Here’s the thing. There is today only about $8 trillion of equity mutual funds, and when you subtract from that the explicit index funds and the closet indexers, what you have is a universe of active equity managers that is not much larger than the $2 trillion of machine driven ETFs now outstanding.

Worse still, the remaining active managers have increasingly resorted to ETFs to allegedly “hedge” their portfolios or to gain and edge against their benchmarks. During the long bull market that particular form of cheating has been well-rewarded because each time the machines bought ETFs on the market dips, active manager returns went along for the ride. And when in the last year, the rigor mortis of the robo-traders set in, active managers took credit for the rips.

Needless to say, the whole house of cards is now teetering on trading algorithms and chart points. As those pre-programed “sell” triggers are hit the ETFs will go into reverse gear, selling the descending chart points rather than buying the ascending ones.

Indeed, the so-called “market makers” who create and sell new ETF shares in response to a rising market will now be furiously discounting their bids and liquidating their underlying baskets of stock in response to a wave of redemption offers. So-called active managers will then get caught up in the selling crescendo, adding the human emotion of “panic” to the cold calculation of the machines.

At Jackson Hole last week Stanley Fischer told CNBC that he saw no sign that zero interest rates have done any damage to financial markets or engendered any risk of instability.

Well, pray tell, what planet does this man live on? The ETF driven meltdown in the casino creeps closer to the surface with each successive market swoon.

Yet when it blows, Fischer, Yellen and the rest of their posse will profess total surprise, and start blathering about the outbreak of some kind of invisible financial ether called “contagion”.

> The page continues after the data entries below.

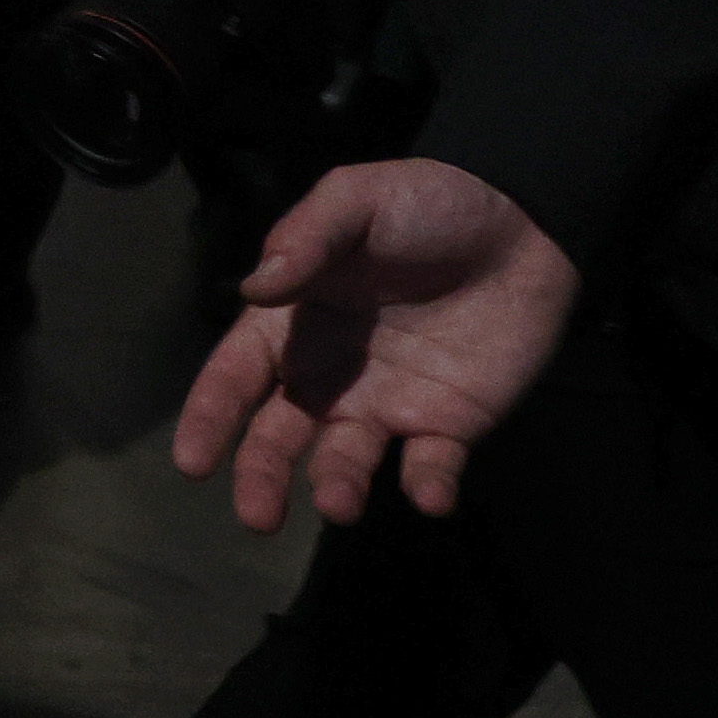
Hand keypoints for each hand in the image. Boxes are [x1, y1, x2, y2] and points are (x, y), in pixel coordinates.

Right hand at [181, 158, 583, 530]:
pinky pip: (432, 465)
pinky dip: (427, 486)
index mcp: (292, 324)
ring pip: (348, 459)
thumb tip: (255, 290)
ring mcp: (389, 404)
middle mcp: (329, 375)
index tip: (192, 463)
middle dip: (262, 475)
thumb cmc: (426, 205)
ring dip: (337, 485)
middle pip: (280, 434)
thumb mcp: (355, 200)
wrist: (525, 222)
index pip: (236, 378)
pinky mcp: (451, 424)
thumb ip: (304, 240)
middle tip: (257, 516)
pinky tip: (429, 495)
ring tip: (338, 504)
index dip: (210, 419)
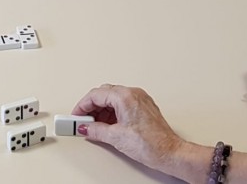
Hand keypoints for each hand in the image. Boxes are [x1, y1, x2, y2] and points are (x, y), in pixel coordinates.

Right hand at [72, 85, 204, 181]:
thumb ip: (95, 129)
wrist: (170, 153)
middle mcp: (133, 94)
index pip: (96, 94)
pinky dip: (112, 112)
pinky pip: (122, 104)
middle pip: (104, 94)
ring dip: (101, 110)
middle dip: (91, 107)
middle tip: (82, 120)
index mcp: (126, 96)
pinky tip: (107, 125)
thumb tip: (85, 127)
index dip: (82, 105)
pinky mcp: (143, 108)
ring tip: (94, 125)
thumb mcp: (115, 137)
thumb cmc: (151, 144)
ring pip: (113, 99)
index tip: (75, 116)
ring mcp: (140, 100)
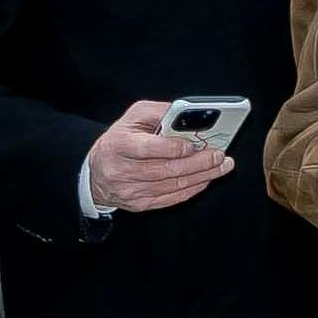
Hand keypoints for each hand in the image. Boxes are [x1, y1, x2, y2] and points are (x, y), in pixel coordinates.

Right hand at [87, 98, 230, 214]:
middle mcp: (123, 170)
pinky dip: (193, 188)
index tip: (194, 144)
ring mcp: (131, 191)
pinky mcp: (141, 204)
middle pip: (167, 170)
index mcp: (118, 145)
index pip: (148, 149)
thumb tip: (188, 114)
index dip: (174, 148)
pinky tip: (206, 178)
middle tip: (219, 155)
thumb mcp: (132, 118)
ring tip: (221, 166)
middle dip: (199, 163)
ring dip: (203, 176)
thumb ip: (159, 113)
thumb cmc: (119, 141)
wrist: (97, 173)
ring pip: (174, 186)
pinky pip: (173, 198)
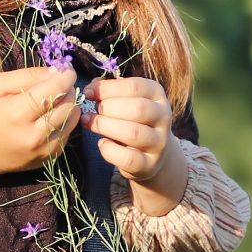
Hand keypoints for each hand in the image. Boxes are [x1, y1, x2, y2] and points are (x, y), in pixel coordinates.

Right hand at [0, 65, 78, 214]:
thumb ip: (27, 75)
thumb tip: (57, 71)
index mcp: (17, 113)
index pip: (55, 89)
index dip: (65, 75)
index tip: (64, 69)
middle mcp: (34, 135)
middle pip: (69, 103)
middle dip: (67, 88)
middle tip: (55, 84)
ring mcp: (44, 150)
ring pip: (73, 118)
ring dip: (68, 104)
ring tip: (51, 100)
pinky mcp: (50, 157)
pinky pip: (69, 131)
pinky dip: (63, 120)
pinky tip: (47, 118)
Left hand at [81, 77, 187, 214]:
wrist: (151, 154)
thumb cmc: (133, 120)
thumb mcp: (126, 101)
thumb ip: (110, 91)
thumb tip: (91, 87)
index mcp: (157, 95)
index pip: (135, 87)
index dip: (108, 88)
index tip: (88, 93)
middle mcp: (163, 117)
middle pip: (137, 108)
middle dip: (108, 108)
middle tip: (92, 111)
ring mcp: (159, 143)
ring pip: (133, 132)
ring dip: (105, 126)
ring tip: (88, 122)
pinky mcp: (149, 165)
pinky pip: (127, 158)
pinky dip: (109, 150)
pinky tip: (102, 143)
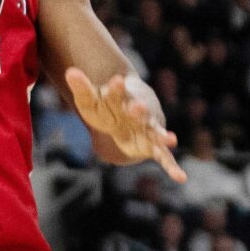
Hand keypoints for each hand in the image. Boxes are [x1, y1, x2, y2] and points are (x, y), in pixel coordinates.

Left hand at [63, 68, 187, 183]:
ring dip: (162, 137)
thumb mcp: (90, 99)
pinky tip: (180, 177)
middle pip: (139, 112)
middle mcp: (138, 113)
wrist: (128, 111)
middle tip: (138, 107)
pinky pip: (163, 158)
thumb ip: (81, 87)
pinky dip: (171, 167)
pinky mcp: (152, 146)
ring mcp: (147, 130)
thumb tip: (69, 73)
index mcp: (121, 99)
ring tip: (170, 140)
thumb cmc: (106, 105)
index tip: (117, 81)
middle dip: (138, 110)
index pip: (117, 93)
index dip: (117, 88)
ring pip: (156, 134)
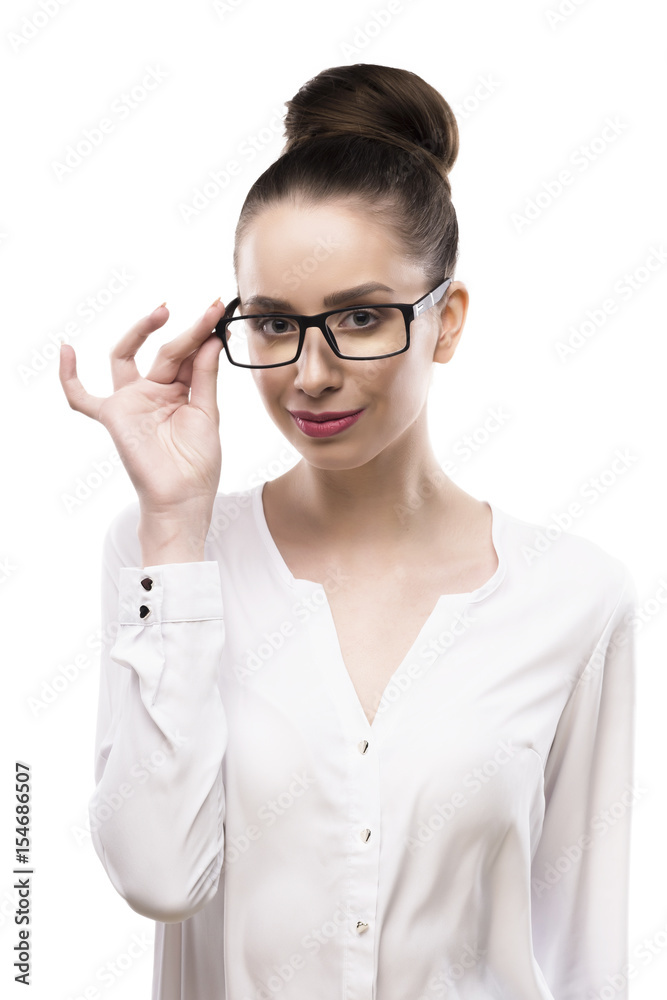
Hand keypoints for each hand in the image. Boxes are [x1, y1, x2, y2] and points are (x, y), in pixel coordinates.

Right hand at [59, 299, 225, 520]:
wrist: (183, 499)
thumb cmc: (198, 464)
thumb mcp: (208, 414)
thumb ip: (205, 377)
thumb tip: (210, 339)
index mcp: (181, 392)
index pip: (189, 355)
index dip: (203, 333)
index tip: (218, 310)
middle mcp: (154, 391)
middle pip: (165, 351)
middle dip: (186, 331)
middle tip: (207, 310)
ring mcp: (132, 401)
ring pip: (127, 357)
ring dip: (141, 331)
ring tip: (163, 312)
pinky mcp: (113, 416)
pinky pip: (82, 398)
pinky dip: (69, 377)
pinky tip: (66, 351)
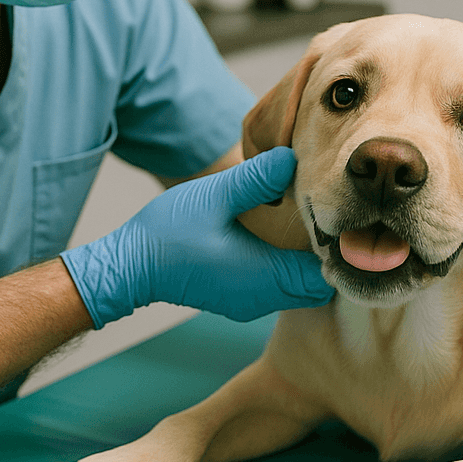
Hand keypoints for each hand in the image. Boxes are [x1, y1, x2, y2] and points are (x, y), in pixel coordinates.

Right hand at [61, 147, 333, 327]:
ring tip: (297, 222)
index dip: (333, 247)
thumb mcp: (214, 196)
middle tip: (318, 214)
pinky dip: (284, 266)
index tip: (330, 214)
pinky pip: (277, 288)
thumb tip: (292, 159)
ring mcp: (249, 302)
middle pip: (317, 284)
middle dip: (323, 253)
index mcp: (263, 276)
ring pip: (297, 288)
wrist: (128, 268)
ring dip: (302, 260)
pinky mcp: (237, 298)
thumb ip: (256, 179)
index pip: (324, 275)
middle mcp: (262, 297)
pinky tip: (272, 237)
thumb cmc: (168, 234)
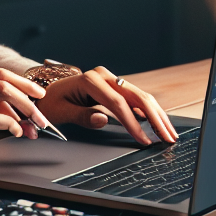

No it isn’t “contagion”. The whole complex of booby-traps now embedded in the financial markets——trillions of ETFs, record junk bond and CMO issuance, rampant gambling in the OTC “structured products” market——is the handiwork of central bank destruction of the money market.

For proof of the latter proposition just scroll back about 108 years to the Panic of 1907. Back then there existed the closest thing to a free market that has every existed in the financial system. It was the massive broker call money market, and it functioned without intrusion of a central bank or a price fixing monetary politburo or an agency of the state committed to the specious doctrine that wealth can be created by arbitrarily inflating the price of financial assets.

On some days during that short-lived two or three month “panic” the call money rate surged by hundreds of basis points and reached a level of 90% at its peak. At length, the speculators of the day—–copper barons, trust bank promoters, highly leveraged real estate developers and call money financed stock punters—– were carried out on their shields.

In due course, greed and gambling got purged, the stock market found a new, sustainable footing, and the US economy entered a renewed period of robust growth until the eve of World War I.

Yes, there was no Fed then. Instead, there was an honest free market in money that enabled the capital markets to do their essential job of raising capital, pricing securities honestly and placing investments with long-term savers.

By contrast, today we have a money market run by 19 people who have endlessly displayed that they are clueless about what is happening in the very casino that they have confected.

No wonder main street is again threated with a meltdown—this time owing to the plague of ETFs and all the other ZIRP-enabled booby traps and IEDs.

And no wonder the talking heads of bubble vision think a bottom is being put in when, in fact, what is playing out on the stock charts is the rigor mortis of the robo-machines.